How to Navigate Common Voter Issues
It is your civil right to cast a vote on Election Day, but that doesn’t mean you won’t run into challenges at the polls. If you are one of the millions of Americans who historically haven’t voted due to inconvenience, uncertainty, or another reason, don’t fret. Below, we explain how to navigate common voter issues.
How to Vote If You Lost Your Photo ID
If you lose your driver’s license or don’t have a proper photo ID, you may run into voting challenges. But just because you lost your ID doesn’t always mean you can’t vote. You don’t need an ID to vote in 16 states.
Other states may let you cast a provisional ballot, which allows you to vote even though you don’t have your ID. This is the best scenario if you misplaced your ID and are able to find it or quickly get a replacement. If you don’t return within a few days with a valid ID, your vote won’t count.
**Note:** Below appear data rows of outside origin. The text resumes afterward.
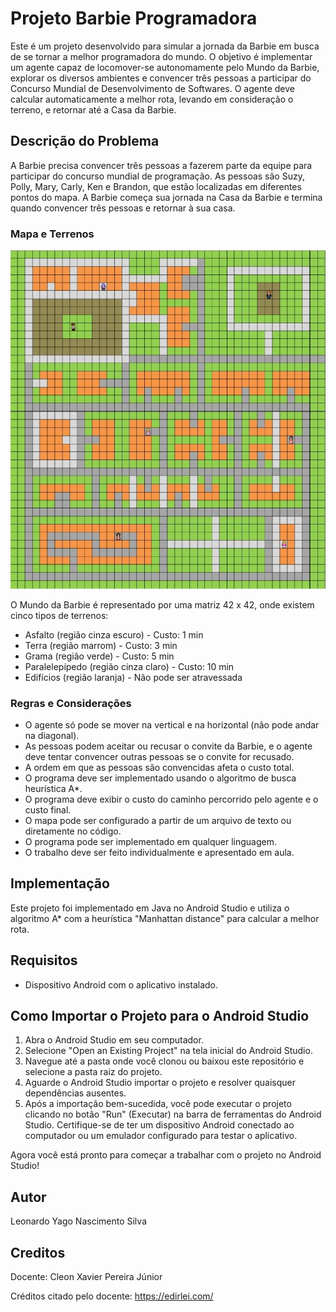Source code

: # Projeto Barbie Programadora

Este é um projeto desenvolvido para simular a jornada da Barbie em busca de se tornar a melhor programadora do mundo. O objetivo é implementar um agente capaz de locomover-se autonomamente pelo Mundo da Barbie, explorar os diversos ambientes e convencer três pessoas a participar do Concurso Mundial de Desenvolvimento de Softwares. O agente deve calcular automaticamente a melhor rota, levando em consideração o terreno, e retornar até a Casa da Barbie.

## Descrição do Problema

A Barbie precisa convencer três pessoas a fazerem parte da equipe para participar do concurso mundial de programação. As pessoas são Suzy, Polly, Mary, Carly, Ken e Brandon, que estão localizadas em diferentes pontos do mapa. A Barbie começa sua jornada na Casa da Barbie e termina quando convencer três pessoas e retornar à sua casa.

### Mapa e Terrenos
![Mundo da Barbie](./img.jpg)

O Mundo da Barbie é representado por uma matriz 42 x 42, onde existem cinco tipos de terrenos:

- Asfalto (região cinza escuro) - Custo: 1 min
- Terra (região marrom) - Custo: 3 min
- Grama (região verde) - Custo: 5 min
- Paralelepípedo (região cinza claro) - Custo: 10 min
- Edifícios (região laranja) - Não pode ser atravessada

### Regras e Considerações

- O agente só pode se mover na vertical e na horizontal (não pode andar na diagonal).
- As pessoas podem aceitar ou recusar o convite da Barbie, e o agente deve tentar convencer outras pessoas se o convite for recusado.
- A ordem em que as pessoas são convencidas afeta o custo total.
- O programa deve ser implementado usando o algoritmo de busca heurística A*.
- O programa deve exibir o custo do caminho percorrido pelo agente e o custo final.
- O mapa pode ser configurado a partir de um arquivo de texto ou diretamente no código.
- O programa pode ser implementado em qualquer linguagem.
- O trabalho deve ser feito individualmente e apresentado em aula.

## Implementação

Este projeto foi implementado em Java no Android Studio e utiliza o algoritmo A* com a heurística "Manhattan distance" para calcular a melhor rota.

## Requisitos

- Dispositivo Android com o aplicativo instalado.

## Como Importar o Projeto para o Android Studio

1. Abra o Android Studio em seu computador.
2. Selecione "Open an Existing Project" na tela inicial do Android Studio.
3. Navegue até a pasta onde você clonou ou baixou este repositório e selecione a pasta raiz do projeto.
4. Aguarde o Android Studio importar o projeto e resolver quaisquer dependências ausentes.
5. Após a importação bem-sucedida, você pode executar o projeto clicando no botão "Run" (Executar) na barra de ferramentas do Android Studio. Certifique-se de ter um dispositivo Android conectado ao computador ou um emulador configurado para testar o aplicativo.

  Agora você está pronto para começar a trabalhar com o projeto no Android Studio!


## Autor

Leonardo Yago Nascimento Silva

## Creditos
Docente: Cleon Xavier Pereira Júnior

Créditos citado pelo docente: https://edirlei.com/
What to Do If You Don’t Know Who to Vote For
If you want to be a fully informed voter and vote for the candidates who share your beliefs on key topics, you have to do the research. However, it can be hard to stay up to date on the latest candidates as you juggle work, home life, and other responsibilities.
You could spend hours watching debates, reading lengthy campaigns, or attending campaign events, but here are some simpler ways to know who’s running and where they stand on important issues:
- Explore the candidates’ campaign websites to understand their stances on the topics you care about most.
- Use voter guides to better understand each candidate’s experience and goals. Enter your home address on ballotready.org to find voter guides online, or read your local newspaper to learn about who’s on the ballot.
- Download a sample ballot to see the candidates and their political affiliations.
How to Vote If You Have to Work on Election Day
Federal law does not require businesses to grant employees time off from work to vote. Many states mandate voting leave time, but this may only apply if your work hours prevent you from getting to the polls. Luckily, there are options for those who work during polling hours:
- Take advantage of early voting times on weekends and in the evening.
- Mail in your ballot if you can’t visit the polls in person. States that offer voting by mail will proactively mail you your ballot without you having to request it.
- If you know you’ll be out of the state for work on Election Day, request an absentee ballot via mail or email. The state will provide you with a ballot that you can send in the mail.
There’s so much to get accomplished after you move, but registering to vote should be at the top of your list. As Election Day approaches, make it a priority to check your state's requirements, deadlines, and options for voter registration. Remember that you can only register to vote in one state, and in many states registration must be completed well in advance of Election Day.
If you’ll be out of the state on Election Day or have another qualifying circumstance, you can request an absentee ballot—just be sure to apply by your state’s deadline. Voting is the cornerstone of democracy, and every ballot counts, so follow the simple steps for voter registration and make sure your voice is heard this Election Day.